▶ EXTRACT TO READ:

Creating Arduino to calculate room area

Hello everyone

It’s my first time doing a school project using Arduino so any help is welcome

I was thinking of creating a device that measures a room space(area)
My first thought was to use a laser measuring distance device or an Ultra sonic device

What do you think guys is it possible to do it ?
and can anyone help me with choosing the best sensor for the job ? :slight_smile:

my budget is around 500$

(p.s: sorry if my post wasn’t clear. English isn’t my first language)

This might be an interesting project.

Using ultrasonic is not very accurate. You also don't know if you measure the wall, or a chair right next to you.

You could use two servos as a 'scanning' head, with a laser distance meter on top of it.
The parallax laser range finder uses a laser and a cmos camera:
http://www.parallax.com/Store/Sensors/ObjectDetection/tabid/176/ProductID/774/List/0/Default.aspx?SortField=ProductName,ProductName
You can build your own laser + camera distance meter:

But connecting a camera to an Arduino needs extra hardware (camera shield), and it is slow.

My advice is to start as soon as possible with any kind of cheap components. You learn along they way, and this way you can develop the software easier. You can use better hardware later on if it still is within the budget.

Hamoud005:
What do you think guys is it possible to do it ?

▶ RECORDS SUPPLIED:
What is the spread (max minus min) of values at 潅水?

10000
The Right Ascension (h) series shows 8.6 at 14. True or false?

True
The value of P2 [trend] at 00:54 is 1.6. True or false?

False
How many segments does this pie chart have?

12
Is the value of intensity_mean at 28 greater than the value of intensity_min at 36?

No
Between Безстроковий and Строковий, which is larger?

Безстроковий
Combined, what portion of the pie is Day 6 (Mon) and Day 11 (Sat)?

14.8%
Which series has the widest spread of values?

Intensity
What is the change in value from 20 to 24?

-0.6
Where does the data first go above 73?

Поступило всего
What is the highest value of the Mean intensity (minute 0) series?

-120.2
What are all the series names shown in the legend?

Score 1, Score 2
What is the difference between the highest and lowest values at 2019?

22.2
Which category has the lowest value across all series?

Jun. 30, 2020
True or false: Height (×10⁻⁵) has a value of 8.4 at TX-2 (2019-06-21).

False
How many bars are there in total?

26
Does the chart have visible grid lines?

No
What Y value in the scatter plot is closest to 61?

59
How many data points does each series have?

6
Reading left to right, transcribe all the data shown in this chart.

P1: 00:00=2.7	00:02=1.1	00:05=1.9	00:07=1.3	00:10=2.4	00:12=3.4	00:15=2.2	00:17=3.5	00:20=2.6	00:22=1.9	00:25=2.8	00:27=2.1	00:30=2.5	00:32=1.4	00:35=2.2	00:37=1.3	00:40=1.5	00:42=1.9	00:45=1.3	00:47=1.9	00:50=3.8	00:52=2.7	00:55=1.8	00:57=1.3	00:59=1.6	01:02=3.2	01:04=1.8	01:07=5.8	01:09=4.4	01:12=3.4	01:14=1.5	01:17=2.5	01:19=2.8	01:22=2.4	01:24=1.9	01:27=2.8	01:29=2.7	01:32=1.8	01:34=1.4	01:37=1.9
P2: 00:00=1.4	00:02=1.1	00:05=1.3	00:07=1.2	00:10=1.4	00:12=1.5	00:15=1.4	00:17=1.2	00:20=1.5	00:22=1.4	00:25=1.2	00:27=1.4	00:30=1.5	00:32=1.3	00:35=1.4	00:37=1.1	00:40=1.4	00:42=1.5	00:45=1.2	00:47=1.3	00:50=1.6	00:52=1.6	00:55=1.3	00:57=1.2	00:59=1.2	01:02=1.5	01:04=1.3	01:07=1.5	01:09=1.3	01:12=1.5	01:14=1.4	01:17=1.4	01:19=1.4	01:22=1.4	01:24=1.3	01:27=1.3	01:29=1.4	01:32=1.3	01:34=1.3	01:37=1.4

▶ WORK REQUEST:
From the forum thread about using an Arduino to measure a room's area, quote the passage that begins with "I was thinking" and stops after "next to you.".

▶ RESULT:
I was thinking of creating a device that measures a room space(area)
My first thought was to use a laser measuring distance device or an Ultra sonic device

What do you think guys is it possible to do it ?
and can anyone help me with choosing the best sensor for the job ? :slight_smile:

my budget is around 500$

(p.s: sorry if my post wasn’t clear. English isn’t my first language)

This might be an interesting project.

Using ultrasonic is not very accurate. You also don't know if you measure the wall, or a chair right next to you.